The private equity group, which bought StarBev in December 2009, is gearing up to sell the business in around two weeks after receiving approaches from a number of global brewing groups, the people said.

"Asahi have put a big price on the table, and we would expect a resolution in around two weeks time," said one person involved in the sale process.

All parties either declined to comment or could not immediately be reached for comment.

CVC bought the business from the world's biggest brewer Anheuser-Busch InBev, calling it StarBev after its Czech beer Staropramen, and although AB-InBev has the "right of first offer," bankers and analysts believe it will not be tempted as it has its eyes on bigger beer markets.

The most interest in StarBev so far has come from Asahi, Carlsberg, SABMiller and AB-InBev, while other brewers such as Heineken and Molson Coors were less enthusiastic, the people said.

"We would expect a result for someone in the next two weeks, and all the talk is of Asahi," one of the people said.

Although the business is in countries like the Czech Republic, Romania, Bulgaria and Hungary and has been hit by recent weakness in eastern European economies, it is still seen as a long-term growth story in a rapidly consolidating global brewing world.

Other Japanese drinks groups Kirin and privately owned Suntory have shown less interest.
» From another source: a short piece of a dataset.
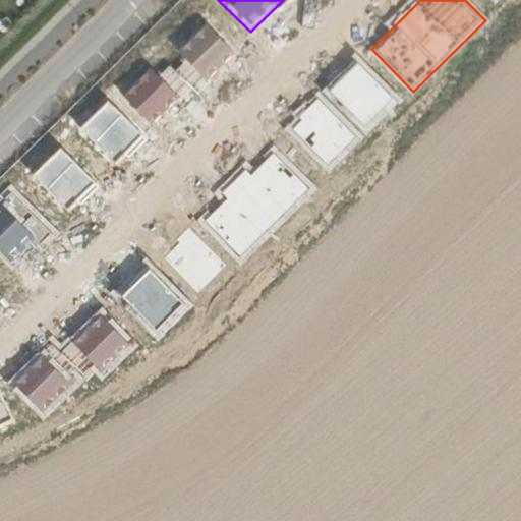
[(151,70),(121,99),(154,131),(233,52),(200,20),(170,51),(177,58),(158,77),(151,70)]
Kirin bought Brazil's second biggest brewer Schincariol for nearly $4 billion last year, while Suntory is not keen on buying into European beer, the people added.

Asahi, the brewer of Japan's top-selling beer "Super Dry" has been on the acquisition trail buying up New Zealand ready-to-drink cocktail maker Independent Liquor last summer for $1.3 billion in its biggest ever deal, and in recent years has bought a stake in China's Tsingtao and the Australian business of Schweppes.

Last year, Asahi president Naoki Izumiya signalled more overseas deals were likely and, after looking in China, Asia and Oceania, it would search outside those areas as it aims for over 20 percent of its sales from foreign markets by 2015.


AB-InBev sold the business to cut its debts after buying U.S. brewer Anheuser-Busch in 2008 for $52 billion, and analysts said it would be reluctant to buy it back as it does not have leading positions in the big eastern European beer markets of Romania and the Czech Republic.

The Belgium-based group makes around 80 percent of its profits from North and South America, controlling half the United States beer market and two-thirds of the Brazilian one, and these two areas with China and Russia are its key focus.

"We would be stunned if ABI were to buy back assets it sold to a private equity firm less than three years ago ... ABI has said its focus is on the U.S., Brazil and China, and we would not expect them to expand at this stage in central Europe," said Liberum Capital analyst Pablo Zuanic

Other European brewers like SABMiller, Heineken and Carlsberg would face anti-trust problems as all are major players in the region, with a SABMiller-StarBev combination potentially having a 63 percent market share of the Czech Republic beer market, 49 percent in Hungary and 39 percent in Romania.

SABMiller had considered linking up with its new Turkish ally Anadulo Efes to try and overcome anti-trust concerns but progress has been difficult. The London-based brewer swapped its Russian and Ukrainian operations for a 24 percent stake in Turkey's top brewer last year.

Amsterdam-based Heineken would have market shares of 44 percent in Romania, 46 percent in Hungary and 51 percent in Bulgaria in a StarBev linkup, while Denmark's Carlsberg would have 46 percent in Bulgaria, 76 percent in Serbia and 47 percent in Croatia, analysts have calculated.

The level of interest from trade buyers, means little scope for private equity to compete as they lack the level of potential costs savings a big brewer can achieve, analysts said.

CVC bought the business for around $2.2 billion with potential future payment of as much as $800 million based on CVC's return on its investment.

In Europe, the four brewing stocks closed higher, AB-InBev gained 1.6 percent to 51.21 euros, SABMiller was up 1.5 percent at 2,586 pence, Heineken edged forward 0.6 percent to 39.86 euros and Carlsberg advanced 0.7 percent to 442.30 crowns.